Data Lake Instance
Jump to navigation
Jump to search
A Data Lake Instance is a large composite heterogeneous data base with data bases in their original data structure.
- Context:
- It can (typically) be intended to increase Data Accessibility.
- It can (typically) be accessed by a Data Lake Querying System, such as a Hadoop-based or Spark-based querying system.
- It can (often) be associated with a Meta-Data Repository.
- It can (often) support Ad Hoc Analysis Tasks.
- It can (often) have a unified Data Format, such as JSON or Parquet.
- It can (often) be a Big Data Dataset.
- It can range from (typically) being a Centralized Data Lake to being a Distributed Data Lake (e.g. a federated data lake).
- It can range from being a High-Quality Data Lake to being a Low-Quality Data Lake(data swamp with few data quality checks).
- It can be hosted by a Data Lake System, such as a Custom Data Lake System or a Commercial Data Lake Service, such as Azure "Data Lake"[1].
- Example(s):
- a Maine's Data Lake Instance.
- Google's Data Lake of Sept 29th 2016.
- an AWS S3-based Data Lake.
- …
- Counter-Example(s):
- a Federated Database.
- a Data Warehouse (a subject-oriented database with an enterprise schema), such as a financial data warehouse).
- an AWS S3 Log File Repository.
- a Associative Array Database.
- See: Operational Data Store, Data Strategy, Data Management Maturity Model.
References
2016
- (Wikipedia, 2016) ⇒ http://wikipedia.org/wiki/data_lake Retrieved:2016-2-4.
- A data lake is a large storage repository and processing engine. They provide "massive storage for any kind of data, enormous processing power and the ability to handle virtually limitless concurrent tasks or jobs".
2016
- (Halevy et al., 2016) ⇒ Alon Y. Halevy, Flip Korn, Natalya Fridman Noy, Christopher Olston, Neoklis Polyzotis, Sudip Roy, and Steven Euijong Whang. (2016). “Managing Google's Data Lake: An Overview of the Goods System.” In: {IEEE} Data Eng. Bull., 39(3).
- QUOTE: For most large enterprises today, data constitutes their core asset, along with code and infrastructure. For most enterprises, the amount of data that they produce internally has exploded in recent years. At the same time, in many cases, engineers and data scientists do not use centralized data-management systems and end up creating what became known as a data lake - a collection of datasets that often are not well organized or not organized at all and where one needs to "fish" for useful datasets. In this paper, we describe our experience building and deploying GOODS, a system to manage Google's internal data lake.
2016
- http://blog.zaloni.com/modernizing-your-big-data-architecture-key-considerations
- QUOTE:
- Enable the lake: Build the lake and determine how you will ingest, organize and catalog your data.

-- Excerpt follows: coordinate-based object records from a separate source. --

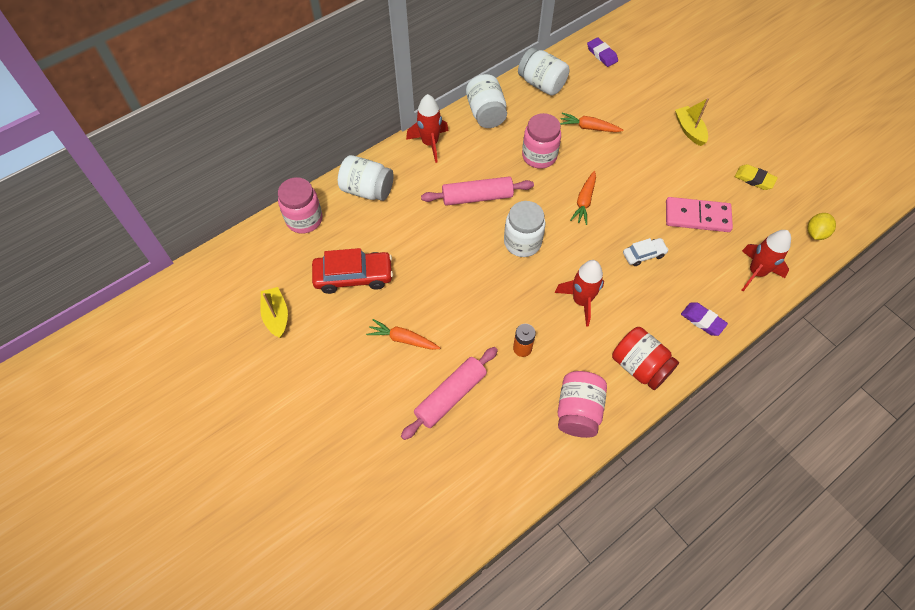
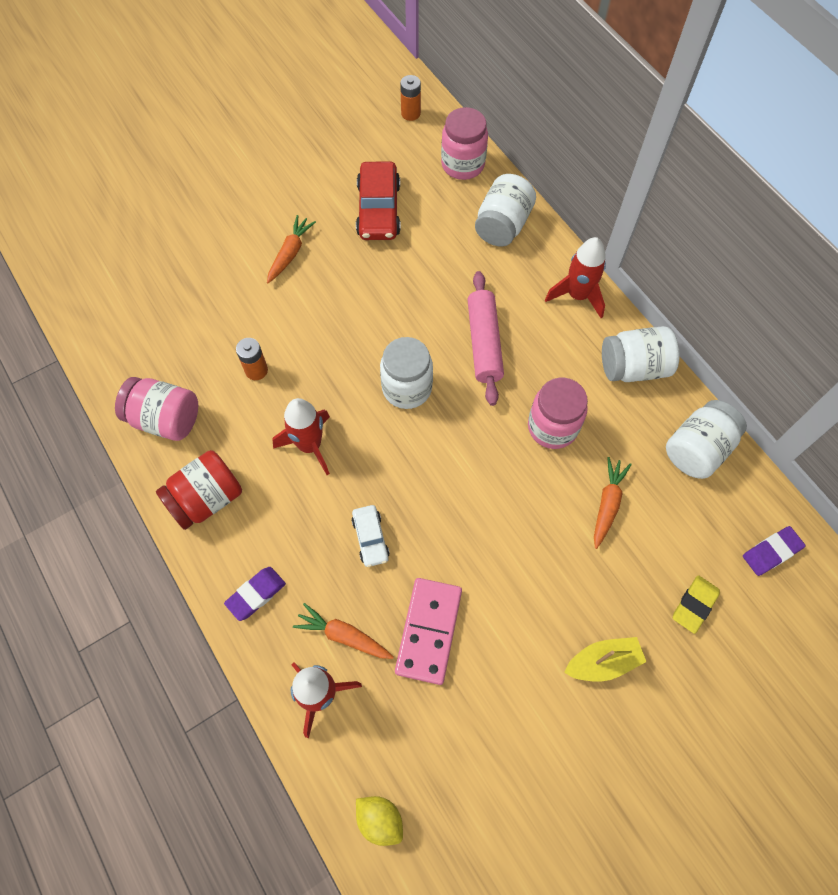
camera: 95 degrees right, 5 degrees up
yellow boat [260,287,288,338] -> none
pink rolling pin [401,347,498,440] -> none
orange carrot [570,171,596,225] -> orange carrot moved to [293,603,393,659]
yellow eraser [734,164,778,190] -> yellow eraser moved to [673,575,720,634]
none -> orange battery [400,75,421,121]

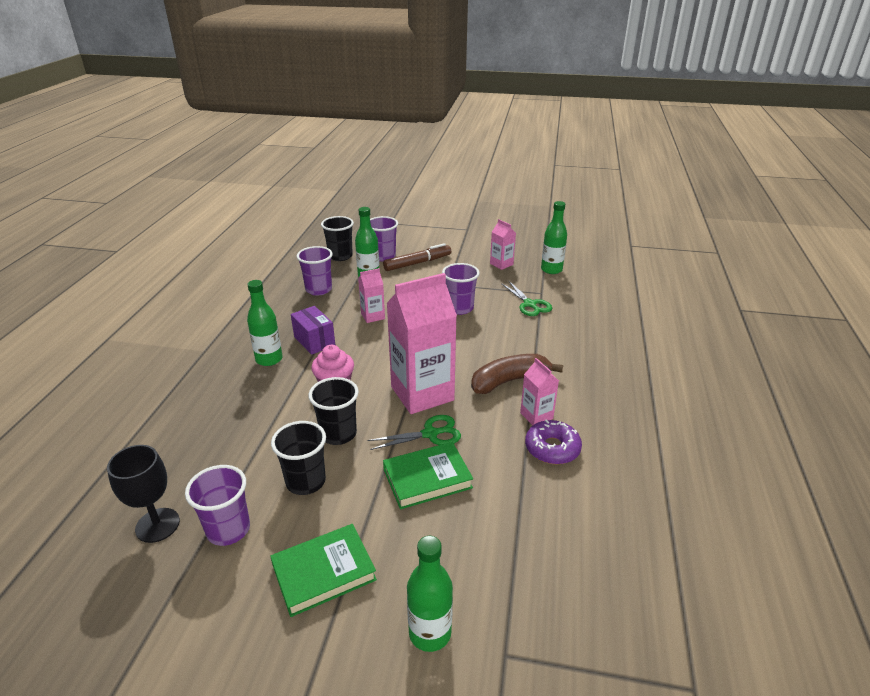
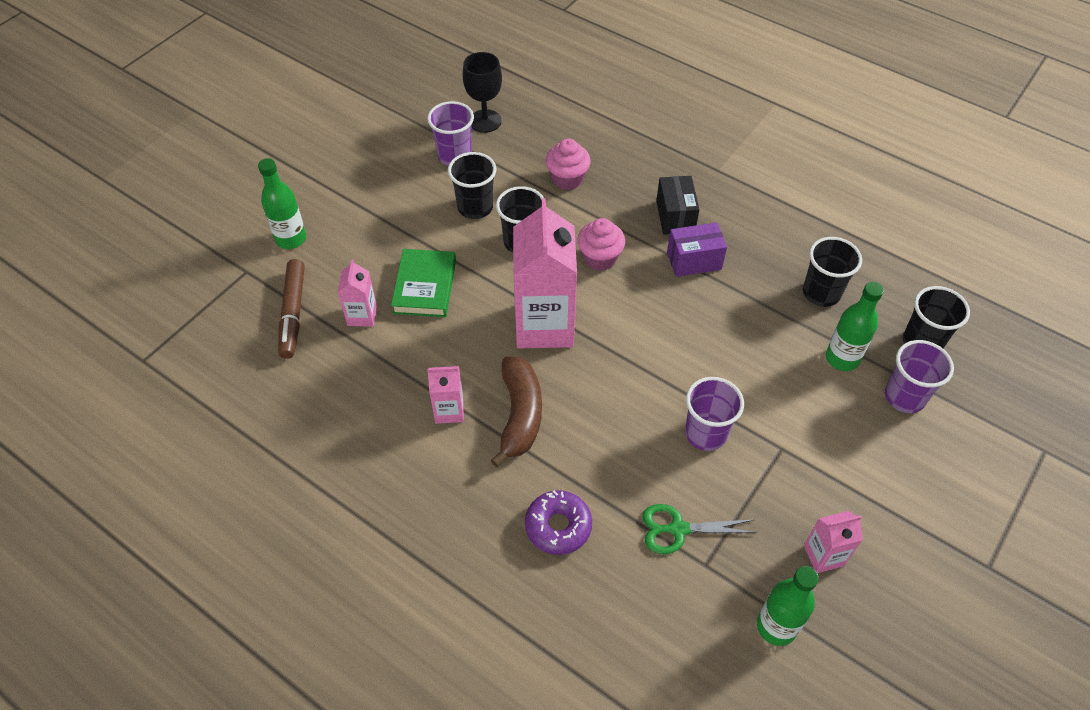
camera: 115 degrees right, 20 degrees up
green bottle [247,280,283,366] -> black box [656,176,700,235]
green book [270,524,377,617] -> none
purple cup [297,246,333,296] -> black cup [803,237,862,307]
pink carton [358,268,385,323] -> pink carton moved to [338,259,377,327]
green scissors [367,415,461,450] -> none
brown marker [383,243,451,271] -> brown marker moved to [278,259,305,359]
purple donut [525,420,582,464] -> purple donut moved to [525,490,592,555]
none -> pink cupcake [546,139,591,190]

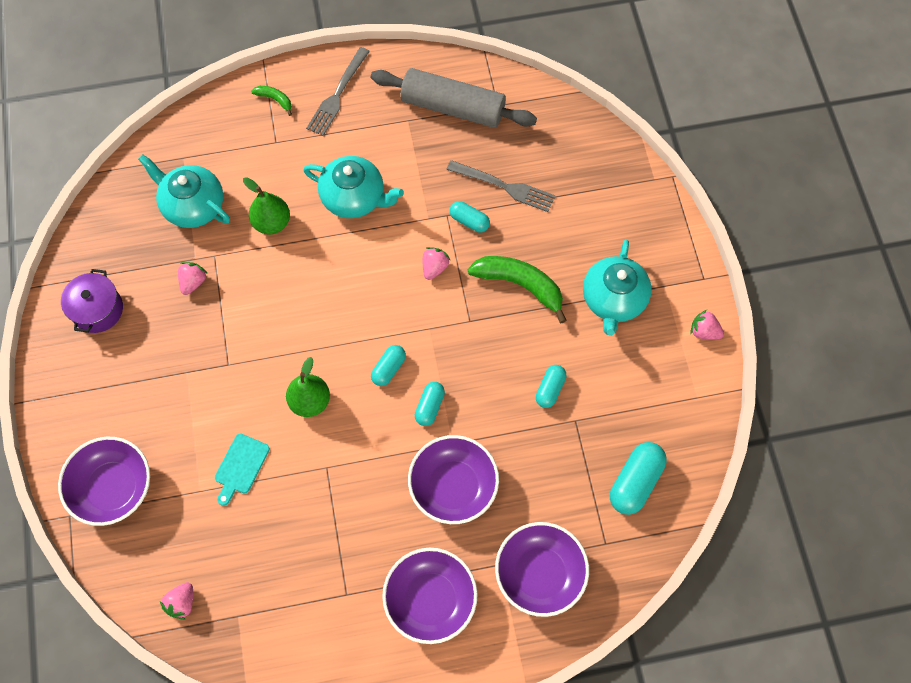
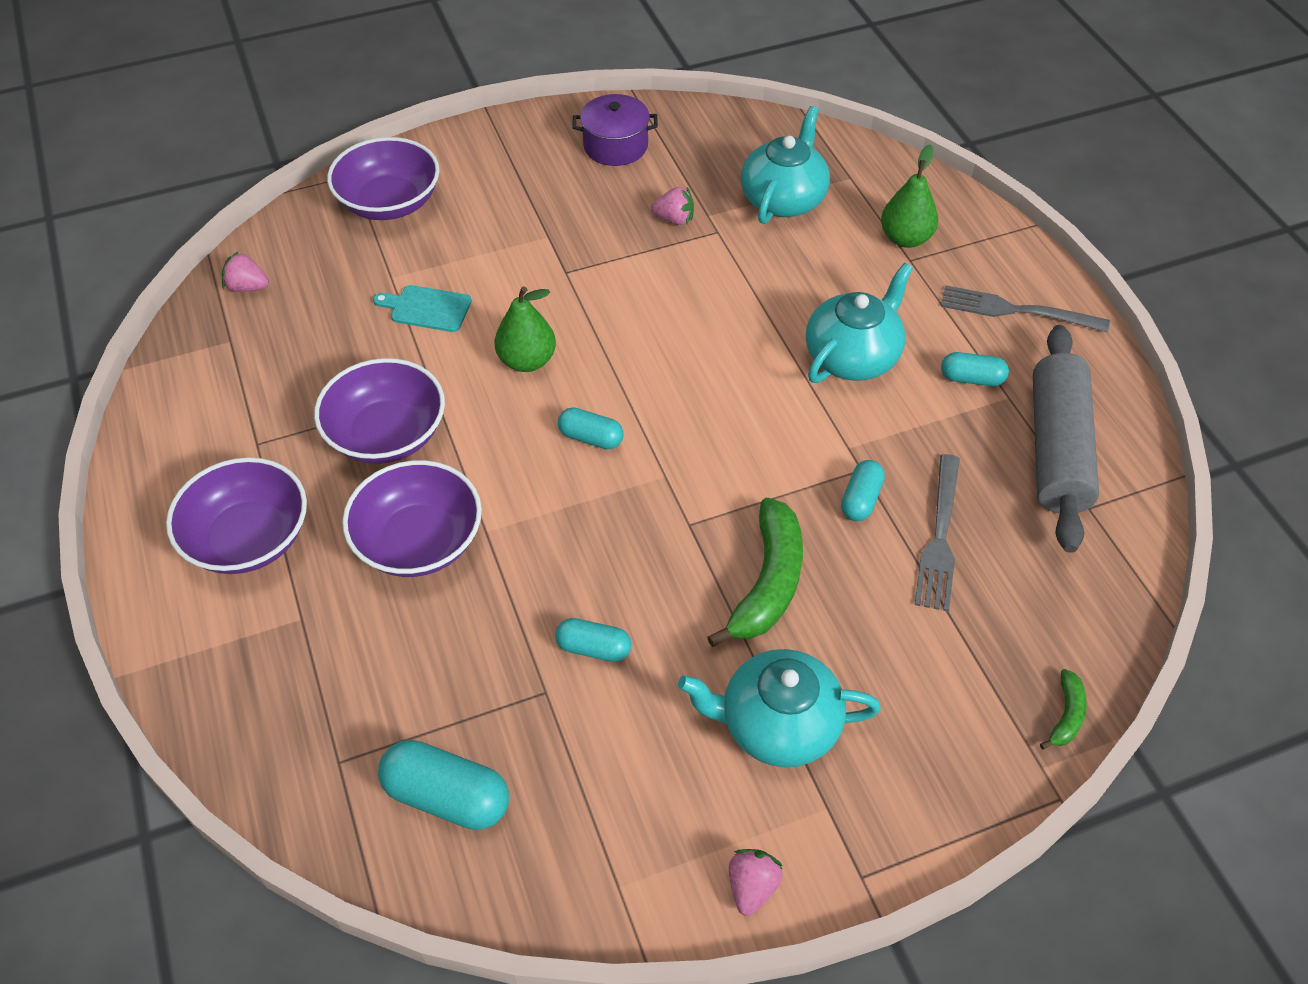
camera: 80 degrees right, 15 degrees down
green pear [243,177,290,234] -> green pear moved to [881,144,938,248]
green banana [251,86,292,116] -> green banana moved to [1040,669,1087,750]
turquoise teapot [303,156,404,218] -> turquoise teapot turned 150 degrees counterclockwise [806,263,913,383]
turquoise capsule [415,382,445,426] -> turquoise capsule moved to [941,352,1009,386]
pink strawberry [423,247,450,280] -> none
purple bowl [495,522,589,617] -> purple bowl moved to [314,358,445,464]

- Govern the data: This involves data quality rules, automation workflows, as well as data security.
- Engage the business: Deliver the data to more end users, including business end users, to maximize its value — “democratizing” access to your data. This involves implementing tools that make data discovery, enrichment and provisioning very intuitive for less-technically savvy business users.
- QUOTE:
2015
2015
- https://azure.microsoft.com/en-us/solutions/data-lake/
- Azure Data Lake includes all the capabilities required to make it easy for developers, data scientists, and analysts to store data of any size, shape and speed, and do all types of processing and analytics across platforms and languages. It removes the complexities of ingesting and storing all of your data while making it faster to get up and running with batch, streaming, and interactive analytics. Azure Data Lake works with existing IT investments for identity, management, and security for simplified data management and governance. It also integrates seamlessly with operational stores and data warehouses so you can extend current data applications. We’ve drawn on the experience of working with enterprise customers and running some of the largest scale processing and analytics in the world for Microsoft businesses like Office 365, Xbox Live, Azure, Windows, Bing and Skype. Azure Data Lake solves many of the productivity and scalability challenges that prevent you from maximizing the value of your data assets with a service that’s ready to meet your current and future business needs.